Friday, August 18, 2017

Aspirational Power: Brazil on the Long Road to Global Influence. David R. Mares and Harold A. Trinkunas. The Brookings Institution Press. 2016.





Despite Washington’s rebuff, Brazilian diplomacy and the trilateral accord demonstrated that there was a road to reaching agreement with Tehran to curb the weaponisation of Iran’s uranium enrichment programme. This experience raises a critical question for Mares and Trinkunas, but one they do not answer: did Brazil’s non-proliferation diplomacy contribute to bringing about the necessary conditions for framing the Joint Comprehensive Plan of Action (JCPOA) negotiated by the P5+1 and Iran in 2015?

Aspirational Power does provide a well-argued appraisal of Brazil’s economic development diplomacy during recent decades. The authors describe the Brazilian government’s critical leadership related to the Declaration on the Agreement of Trade-Related Intellectual Property Rights (TRIPS) and Public Health in 2001 to confront the HIV/AIDs epidemic by pressuring multinational pharmaceutical firms with compulsory licensing to lower prices for treatment. Brazil partnered with South Africa, India and Thailand to make the case for patient rights under the TRIPS agreement. These collective diplomatic efforts eventually flipped the US position to adopt national security and public health-related exceptions to the TRIPS intellectual property protections.

Yet, while the authors present this case as emblematic of the possibilities of Brazilian international trade diplomacy and soft power, they do not apply the same logic to an analysis of the ‘Cotton Dispute’ at the World Trade Organisation (WTO), which shattered the foundational myth underlying the US global leadership of trade liberalisation. Mares and Trinkunas explore Brazil’s strategies for creating a fair international trading system by establishing the Common Market of South America (Mercosul) and exercising leadership in the WTO, including electing its ambassador, Roberto Azevedo, as Director-General. Evaluation of these strategies requires analysis of Brazil’s struggle to lessen the world market distortions caused by US and European Union agricultural policies and programmes. Mares and Trinkunas examine Brazilian leadership of the G20 member-states at the WTO Cancun Ministerial negotiations in 2003, but they do not offer a synthesised interpretation anchored to the country’s pivotal role in the TRIPS negotiations over public health exceptions and the country’s decision to openly confront the EU’s sugar programme and the US cotton production subsidies and agricultural commodity export credit guarantees in the months leading up to the Cancun meeting. They highlight Brazil’s representation of both commodity exporting and subsistence agriculture member-states at the WTO, but do not weigh the extent to which Brazil’s trade diplomacy shaped the global political economy through its leadership at the WTO.

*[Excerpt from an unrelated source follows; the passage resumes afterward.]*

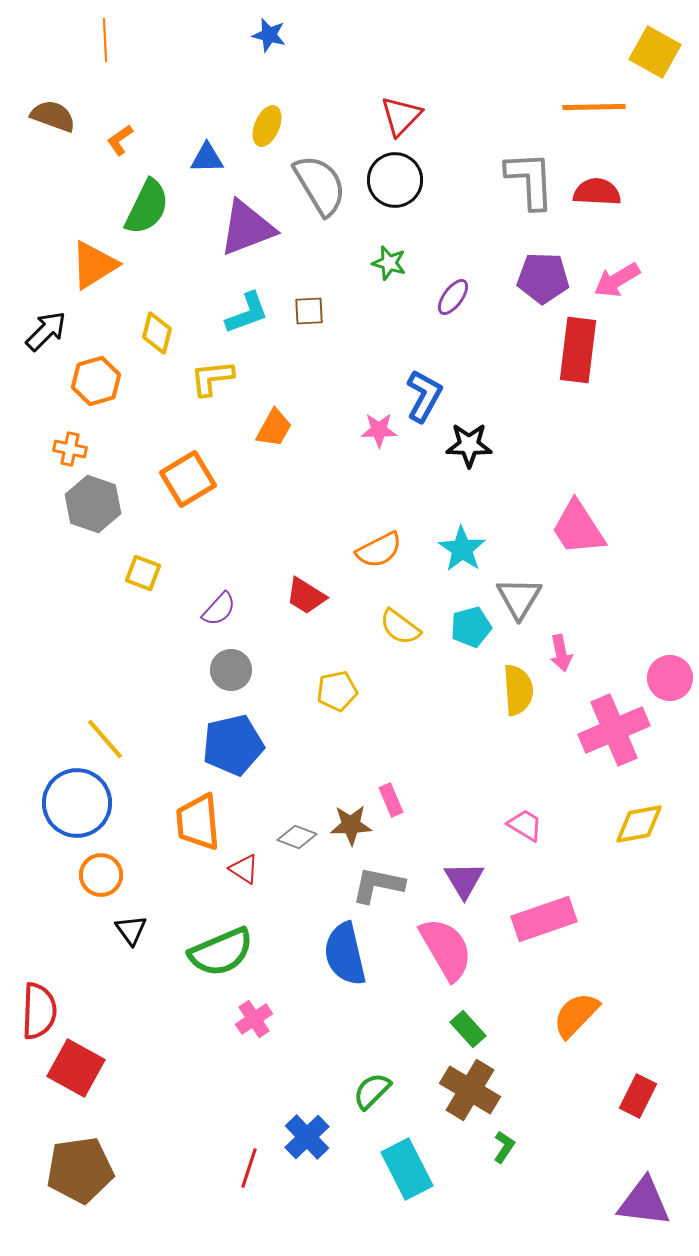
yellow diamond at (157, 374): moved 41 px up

What Mares and Trinkunas do offer is an indispensable evaluation of Brazil’s rocky road to global influence. The authors effectively explain why Brazil has not yet consolidated a domestic economic and political foundation for gaining influence, paying the costs and creating the opportunities associated with a successful path toward global leadership. Their book provides a careful, even sympathetic, account of Brazil’s national faults and inability to consolidate a sustainable process of economic development under democracy to finance and inspire the national struggle to make the rules of the global order. The authors even offer up a menu of national policy options that Brazilian foreign policymakers and scholars should consider and debate (177-79).

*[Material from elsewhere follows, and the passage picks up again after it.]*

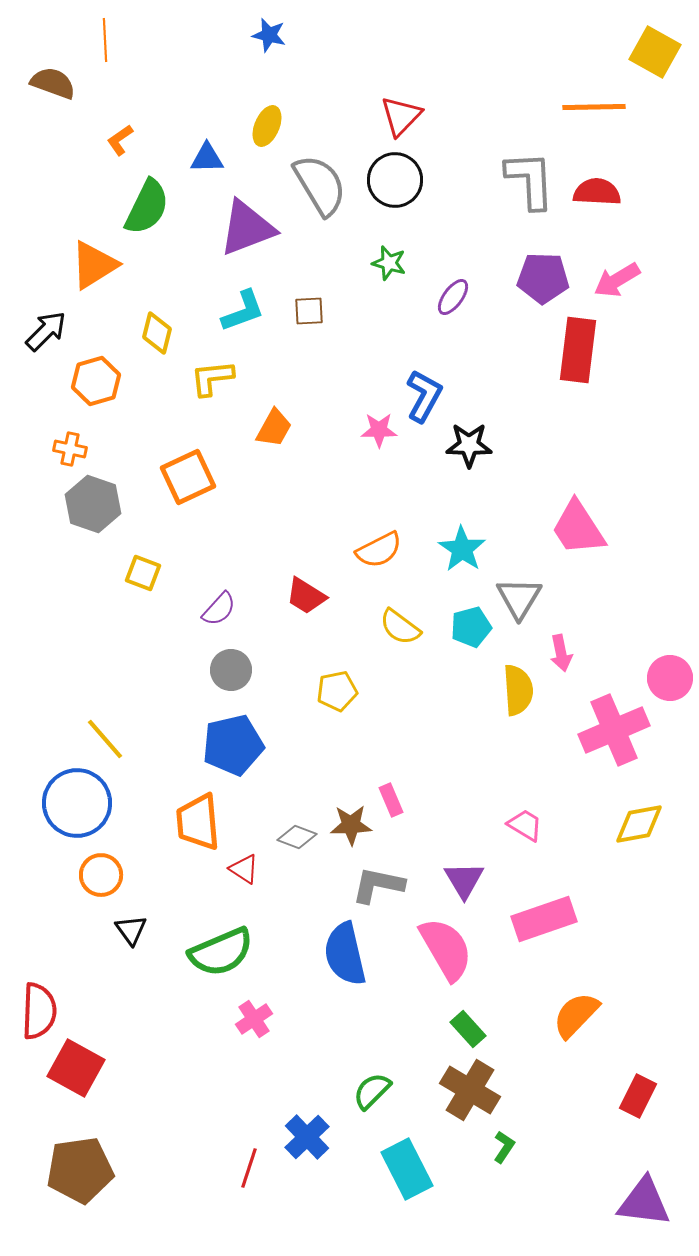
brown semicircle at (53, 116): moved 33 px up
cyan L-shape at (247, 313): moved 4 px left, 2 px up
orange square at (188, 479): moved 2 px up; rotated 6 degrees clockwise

Aspirational Power raises fundamental questions about the global order and Brazil’s place in it. It offers a comprehensive and comparable analytical framework for soft power that deserves expanded scholarly application and debate. Mares and Trinkunas may underestimate the analytical importance of the cases of the trilateral nuclear fuel exchange accord and the ‘Cotton Dispute’ at the WTO, but their book is a study of soft power in the global order that will likely become a central work of Brazilian foreign policy scholarship for decades to come.